(Plain-text document sources)

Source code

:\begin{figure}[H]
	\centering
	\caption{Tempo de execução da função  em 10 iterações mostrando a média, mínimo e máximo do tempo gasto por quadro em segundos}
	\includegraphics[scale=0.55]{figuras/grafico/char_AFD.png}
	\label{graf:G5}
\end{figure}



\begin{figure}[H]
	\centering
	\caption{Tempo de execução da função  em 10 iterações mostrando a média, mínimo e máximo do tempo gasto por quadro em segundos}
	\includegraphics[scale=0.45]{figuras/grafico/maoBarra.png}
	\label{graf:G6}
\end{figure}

...

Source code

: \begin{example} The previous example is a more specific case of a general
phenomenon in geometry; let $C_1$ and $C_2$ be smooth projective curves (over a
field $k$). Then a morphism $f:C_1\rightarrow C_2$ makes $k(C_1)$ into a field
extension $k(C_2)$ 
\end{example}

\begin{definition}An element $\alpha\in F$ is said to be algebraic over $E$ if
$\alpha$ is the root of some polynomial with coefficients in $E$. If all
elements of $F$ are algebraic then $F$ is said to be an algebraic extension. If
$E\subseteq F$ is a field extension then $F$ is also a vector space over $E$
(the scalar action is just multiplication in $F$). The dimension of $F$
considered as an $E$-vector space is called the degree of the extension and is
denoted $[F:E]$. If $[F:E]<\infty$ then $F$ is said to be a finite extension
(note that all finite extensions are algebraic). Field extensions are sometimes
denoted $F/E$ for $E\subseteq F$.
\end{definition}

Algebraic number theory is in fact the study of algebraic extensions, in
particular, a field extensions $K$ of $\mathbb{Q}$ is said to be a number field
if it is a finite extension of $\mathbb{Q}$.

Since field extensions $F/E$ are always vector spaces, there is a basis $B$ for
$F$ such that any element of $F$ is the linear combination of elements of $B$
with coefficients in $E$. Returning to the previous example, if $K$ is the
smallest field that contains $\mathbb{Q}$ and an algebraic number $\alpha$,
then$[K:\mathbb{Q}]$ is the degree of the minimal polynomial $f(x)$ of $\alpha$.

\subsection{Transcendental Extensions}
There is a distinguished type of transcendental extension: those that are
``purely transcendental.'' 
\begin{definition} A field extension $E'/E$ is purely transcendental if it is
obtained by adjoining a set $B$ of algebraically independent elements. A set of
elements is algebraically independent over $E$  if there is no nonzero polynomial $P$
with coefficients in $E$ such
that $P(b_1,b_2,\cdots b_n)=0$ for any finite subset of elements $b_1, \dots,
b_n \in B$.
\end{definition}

ASSIGNMENT » Which lines above include the word "finite"? Return each one.

SOLUTION TO THIS EXERCISE »
denoted $[F:E]$. If $[F:E]<\infty$ then $F$ is said to be a finite extension
(note that all finite extensions are algebraic). Field extensions are sometimes
if it is a finite extension of $\mathbb{Q}$.
that $P(b_1,b_2,\cdots b_n)=0$ for any finite subset of elements $b_1, \dots,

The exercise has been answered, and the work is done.